Brief:
Reproduce every line of text in the material below word for word, and omit the pictures from your output.
-- Start Materials provided --
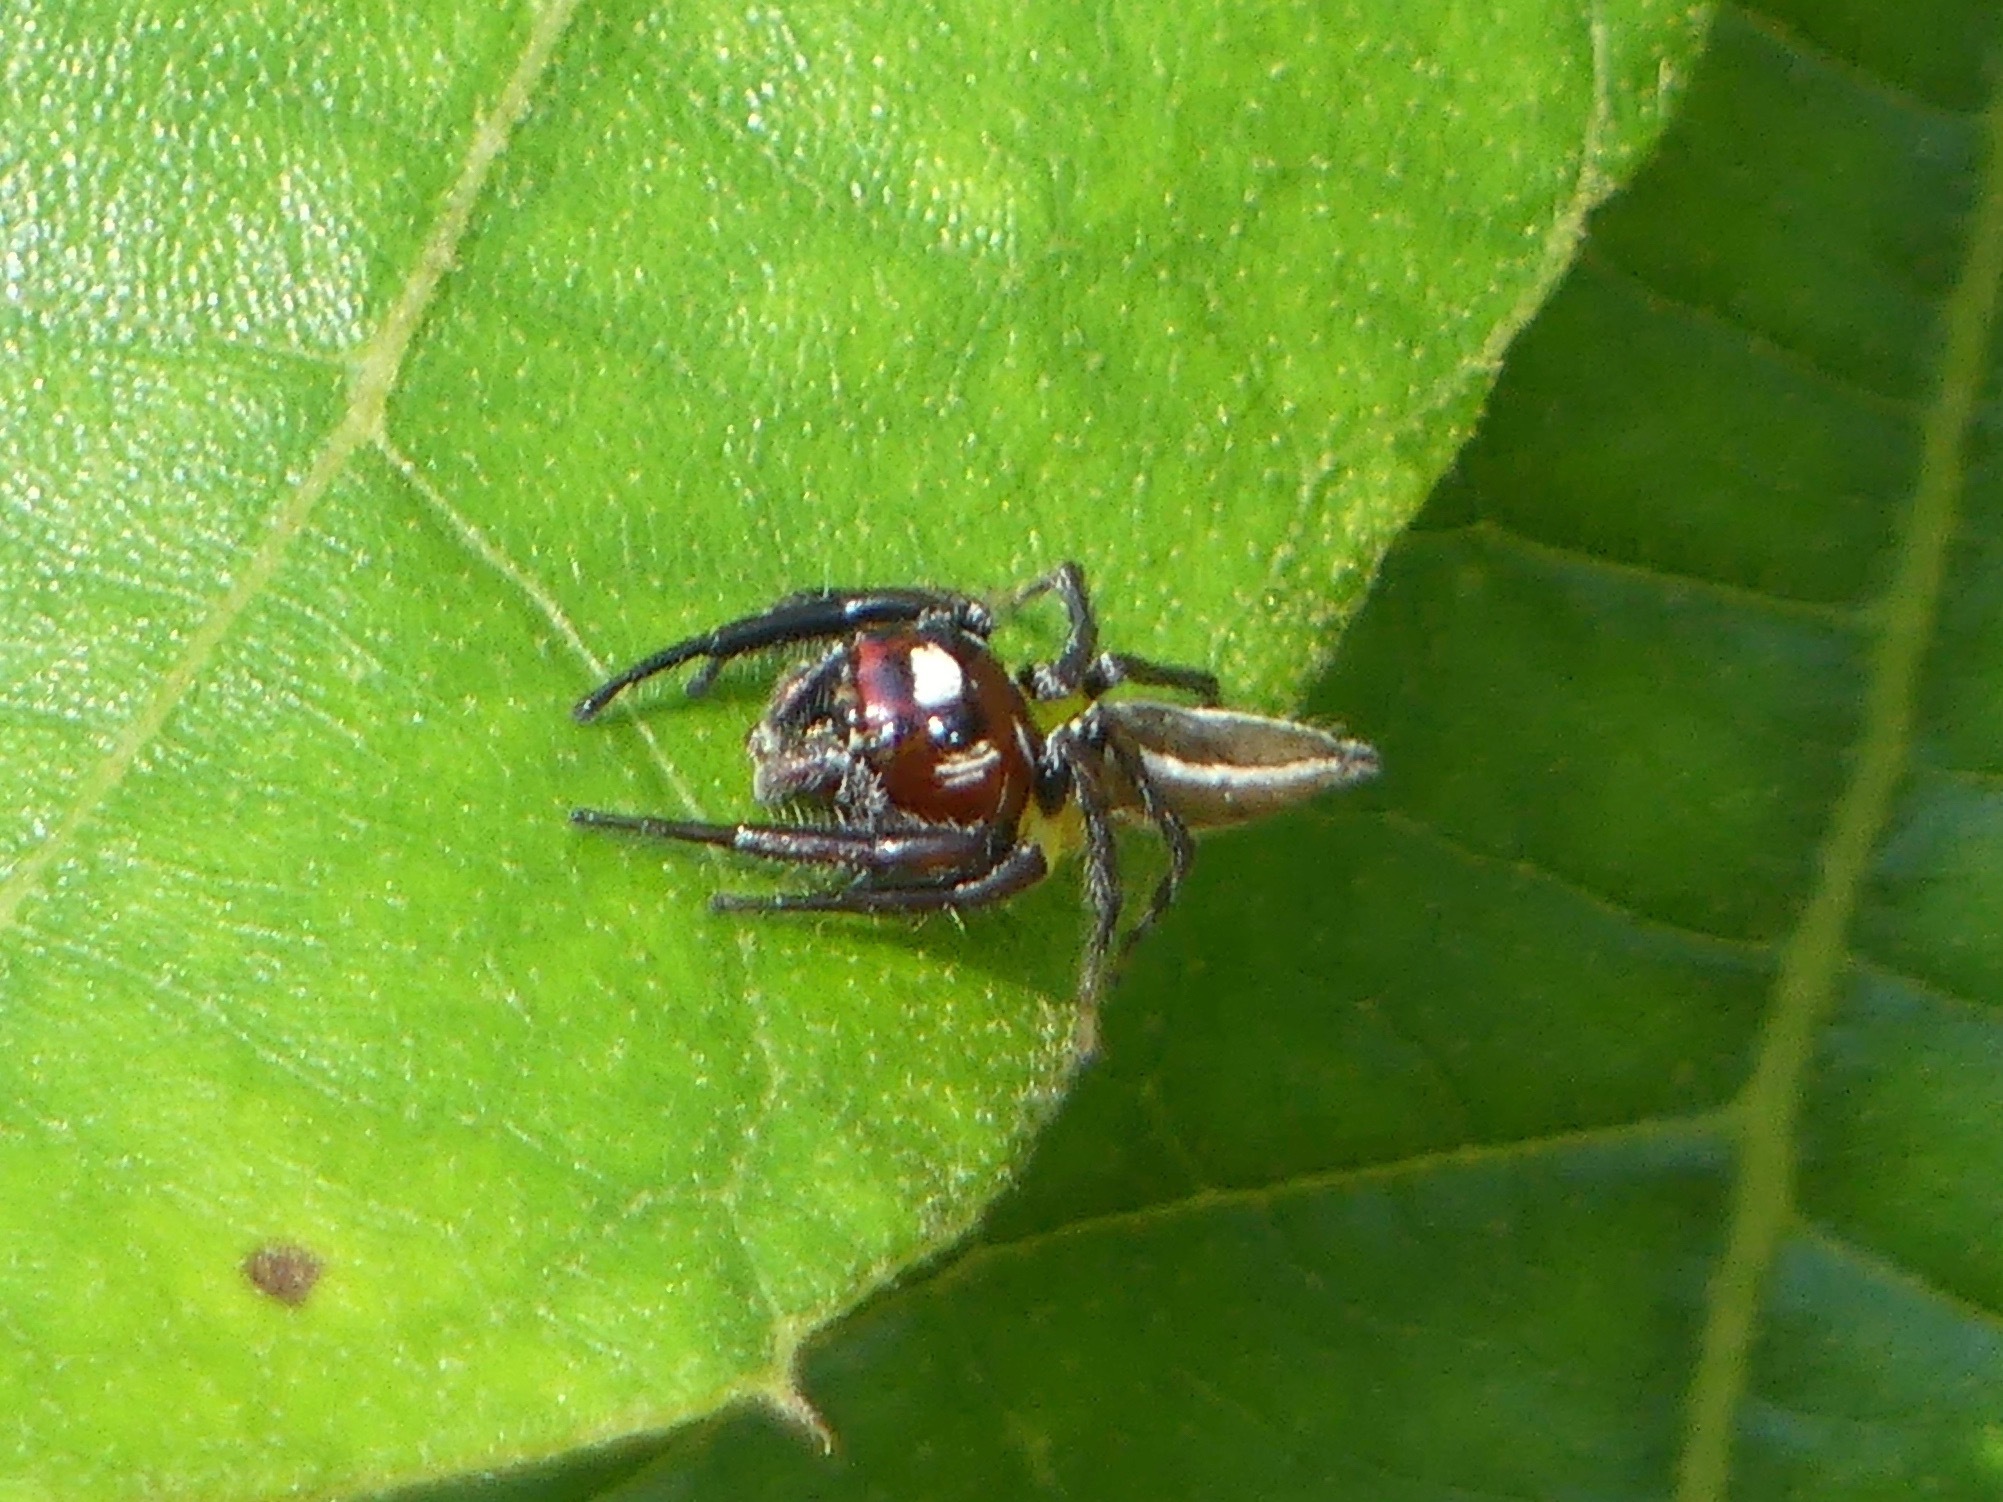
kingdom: Animalia
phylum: Arthropoda
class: Arachnida
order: Araneae
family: Salticidae
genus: Colonus
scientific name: Colonus sylvanus
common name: Jumping spiders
-- End Materials provided --
Solution:
kingdom: Animalia
phylum: Arthropoda
class: Arachnida
order: Araneae
family: Salticidae
genus: Colonus
scientific name: Colonus sylvanus
common name: Jumping spiders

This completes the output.